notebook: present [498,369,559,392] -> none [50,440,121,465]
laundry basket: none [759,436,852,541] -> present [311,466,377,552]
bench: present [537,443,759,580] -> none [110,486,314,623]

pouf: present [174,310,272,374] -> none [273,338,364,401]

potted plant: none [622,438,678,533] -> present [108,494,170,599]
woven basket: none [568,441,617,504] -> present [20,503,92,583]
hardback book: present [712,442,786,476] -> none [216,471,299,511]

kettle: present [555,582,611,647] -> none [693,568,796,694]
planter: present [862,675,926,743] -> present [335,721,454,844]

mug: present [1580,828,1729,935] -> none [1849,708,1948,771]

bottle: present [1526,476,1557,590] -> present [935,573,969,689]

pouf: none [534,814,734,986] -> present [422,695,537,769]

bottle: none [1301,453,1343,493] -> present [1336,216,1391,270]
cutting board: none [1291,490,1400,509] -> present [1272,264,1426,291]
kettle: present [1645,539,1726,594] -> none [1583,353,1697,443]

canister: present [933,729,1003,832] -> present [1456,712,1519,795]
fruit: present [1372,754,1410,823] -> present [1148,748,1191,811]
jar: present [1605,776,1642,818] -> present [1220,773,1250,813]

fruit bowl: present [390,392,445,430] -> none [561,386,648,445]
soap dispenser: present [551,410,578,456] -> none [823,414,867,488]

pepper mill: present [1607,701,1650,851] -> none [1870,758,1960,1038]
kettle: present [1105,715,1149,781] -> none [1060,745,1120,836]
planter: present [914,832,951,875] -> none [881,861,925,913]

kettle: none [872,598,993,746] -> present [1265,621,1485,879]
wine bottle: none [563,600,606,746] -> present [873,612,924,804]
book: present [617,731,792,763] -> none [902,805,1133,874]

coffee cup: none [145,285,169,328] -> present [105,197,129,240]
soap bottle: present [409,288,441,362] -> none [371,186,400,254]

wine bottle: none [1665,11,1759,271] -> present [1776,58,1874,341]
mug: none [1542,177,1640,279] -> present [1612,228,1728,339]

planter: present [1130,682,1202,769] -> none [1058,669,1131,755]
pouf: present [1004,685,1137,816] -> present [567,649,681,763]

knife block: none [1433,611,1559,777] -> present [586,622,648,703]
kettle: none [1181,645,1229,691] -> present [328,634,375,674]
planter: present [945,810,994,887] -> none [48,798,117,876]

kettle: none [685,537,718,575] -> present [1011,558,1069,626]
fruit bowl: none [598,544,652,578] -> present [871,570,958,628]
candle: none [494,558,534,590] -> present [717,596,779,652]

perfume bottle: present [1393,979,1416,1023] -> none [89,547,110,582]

__Prompt__.
The response should consist of every record, written out exactly as given.

__Exercise output__.
notebook: present [498,369,559,392] -> none [50,440,121,465]
laundry basket: none [759,436,852,541] -> present [311,466,377,552]
bench: present [537,443,759,580] -> none [110,486,314,623]

pouf: present [174,310,272,374] -> none [273,338,364,401]

potted plant: none [622,438,678,533] -> present [108,494,170,599]
woven basket: none [568,441,617,504] -> present [20,503,92,583]
hardback book: present [712,442,786,476] -> none [216,471,299,511]

kettle: present [555,582,611,647] -> none [693,568,796,694]
planter: present [862,675,926,743] -> present [335,721,454,844]

mug: present [1580,828,1729,935] -> none [1849,708,1948,771]

bottle: present [1526,476,1557,590] -> present [935,573,969,689]

pouf: none [534,814,734,986] -> present [422,695,537,769]

bottle: none [1301,453,1343,493] -> present [1336,216,1391,270]
cutting board: none [1291,490,1400,509] -> present [1272,264,1426,291]
kettle: present [1645,539,1726,594] -> none [1583,353,1697,443]

canister: present [933,729,1003,832] -> present [1456,712,1519,795]
fruit: present [1372,754,1410,823] -> present [1148,748,1191,811]
jar: present [1605,776,1642,818] -> present [1220,773,1250,813]

fruit bowl: present [390,392,445,430] -> none [561,386,648,445]
soap dispenser: present [551,410,578,456] -> none [823,414,867,488]

pepper mill: present [1607,701,1650,851] -> none [1870,758,1960,1038]
kettle: present [1105,715,1149,781] -> none [1060,745,1120,836]
planter: present [914,832,951,875] -> none [881,861,925,913]

kettle: none [872,598,993,746] -> present [1265,621,1485,879]
wine bottle: none [563,600,606,746] -> present [873,612,924,804]
book: present [617,731,792,763] -> none [902,805,1133,874]

coffee cup: none [145,285,169,328] -> present [105,197,129,240]
soap bottle: present [409,288,441,362] -> none [371,186,400,254]

wine bottle: none [1665,11,1759,271] -> present [1776,58,1874,341]
mug: none [1542,177,1640,279] -> present [1612,228,1728,339]

planter: present [1130,682,1202,769] -> none [1058,669,1131,755]
pouf: present [1004,685,1137,816] -> present [567,649,681,763]

knife block: none [1433,611,1559,777] -> present [586,622,648,703]
kettle: none [1181,645,1229,691] -> present [328,634,375,674]
planter: present [945,810,994,887] -> none [48,798,117,876]

kettle: none [685,537,718,575] -> present [1011,558,1069,626]
fruit bowl: none [598,544,652,578] -> present [871,570,958,628]
candle: none [494,558,534,590] -> present [717,596,779,652]

perfume bottle: present [1393,979,1416,1023] -> none [89,547,110,582]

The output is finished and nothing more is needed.